----- EXCERPT TO READ -----
2023-08-11 07:16:23

by Jiri Slaby

[permalink] [raw]
Subject: [PATCH] serial: 8250: drop lockdep annotation from serial8250_clear_IER()

The port lock is not always held when calling serial8250_clear_IER().
When an oops is in progress, the lock is tried to be taken and when it
is not, a warning is issued:
WARNING: CPU: 0 PID: 1 at drivers/tty/serial/8250/8250_port.c:707 +0x57/0x60
Modules linked in:
CPU: 0 PID: 1 Comm: init Not tainted 6.5.0-rc5-1.g225bfb7-default+ #774 00f1be860db663ed29479b8255d3b01ab1135bd3
Hardware name: QEMU Standard PC ...
RIP: 0010:serial8250_clear_IER+0x57/0x60
...
Call Trace:
<TASK>
serial8250_console_write+0x9e/0x4b0
console_flush_all+0x217/0x5f0
...

Therefore, remove the annotation as it doesn't hold for all invocations.

The other option would be to make the lockdep test conditional on
'oops_in_progress' or pass 'locked' from serial8250_console_write(). I
don't think, that is worth it.

Signed-off-by: Jiri Slaby (SUSE) <[email protected]>
Reported-by: Vlastimil Babka <[email protected]>
Cc: John Ogness <[email protected]>
Fixes: d0b309a5d3f4 (serial: 8250: synchronize and annotate UART_IER access)
---
drivers/tty/serial/8250/8250_port.c | 3 ---
1 file changed, 3 deletions(-)

diff --git a/drivers/tty/serial/8250/8250_port.c b/drivers/tty/serial/8250/8250_port.c
index ecfdc4534123..f59328e1c35d 100644
--- a/drivers/tty/serial/8250/8250_port.c
+++ b/drivers/tty/serial/8250/8250_port.c
@@ -703,9 +703,6 @@ static void serial8250_set_sleep(struct uart_8250_port *p, int sleep)

static void serial8250_clear_IER(struct uart_8250_port *up)
----- SUPPLIED DATA -----
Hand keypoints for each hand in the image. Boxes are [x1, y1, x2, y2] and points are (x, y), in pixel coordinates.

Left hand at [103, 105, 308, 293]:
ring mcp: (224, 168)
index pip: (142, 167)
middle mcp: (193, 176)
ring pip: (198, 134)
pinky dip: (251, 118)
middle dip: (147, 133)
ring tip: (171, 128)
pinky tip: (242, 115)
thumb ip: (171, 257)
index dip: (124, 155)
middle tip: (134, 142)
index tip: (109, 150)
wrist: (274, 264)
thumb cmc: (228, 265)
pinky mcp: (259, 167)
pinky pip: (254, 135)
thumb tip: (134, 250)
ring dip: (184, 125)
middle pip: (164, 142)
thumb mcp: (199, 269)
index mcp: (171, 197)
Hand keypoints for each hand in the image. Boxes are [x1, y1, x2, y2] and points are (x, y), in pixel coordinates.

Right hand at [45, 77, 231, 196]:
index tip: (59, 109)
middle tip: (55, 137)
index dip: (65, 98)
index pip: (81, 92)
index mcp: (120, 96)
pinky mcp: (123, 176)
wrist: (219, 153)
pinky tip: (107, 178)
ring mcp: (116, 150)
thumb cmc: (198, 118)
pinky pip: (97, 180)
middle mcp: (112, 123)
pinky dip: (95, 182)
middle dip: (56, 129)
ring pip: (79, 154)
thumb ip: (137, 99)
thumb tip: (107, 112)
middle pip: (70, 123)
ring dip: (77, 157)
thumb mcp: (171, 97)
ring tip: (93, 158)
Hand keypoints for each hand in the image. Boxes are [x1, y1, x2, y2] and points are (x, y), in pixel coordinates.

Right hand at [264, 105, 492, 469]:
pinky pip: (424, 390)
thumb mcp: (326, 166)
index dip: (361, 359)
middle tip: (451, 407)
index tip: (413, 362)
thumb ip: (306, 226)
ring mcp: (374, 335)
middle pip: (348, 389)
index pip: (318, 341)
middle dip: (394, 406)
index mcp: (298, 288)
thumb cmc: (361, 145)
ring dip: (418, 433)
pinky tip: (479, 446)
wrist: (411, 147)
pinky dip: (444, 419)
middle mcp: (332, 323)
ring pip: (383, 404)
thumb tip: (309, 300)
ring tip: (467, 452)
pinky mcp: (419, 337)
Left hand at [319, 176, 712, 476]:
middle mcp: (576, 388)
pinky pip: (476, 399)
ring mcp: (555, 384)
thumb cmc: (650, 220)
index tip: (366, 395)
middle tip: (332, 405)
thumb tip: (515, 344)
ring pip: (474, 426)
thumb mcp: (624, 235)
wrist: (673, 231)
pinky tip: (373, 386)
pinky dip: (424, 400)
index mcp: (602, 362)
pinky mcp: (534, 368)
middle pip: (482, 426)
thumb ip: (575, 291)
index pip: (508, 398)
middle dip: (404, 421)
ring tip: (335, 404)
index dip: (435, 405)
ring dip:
-----
Please say whether each statement agrees with the serial driver patch above, answering yes or no and quoting the deciding words of the patch. 1. The port lock is always held when serial8250_clear_IER() is called. 2. The change removes three lines from a single file. 3. The author thinks making the lockdep test conditional on 'oops_in_progress' is worth doing.

1. No: "The port lock is not always held when calling serial8250_clear_IER()."
2. Yes: "1 file changed, 3 deletions(-)"
3. No: "I don't think, that is worth it."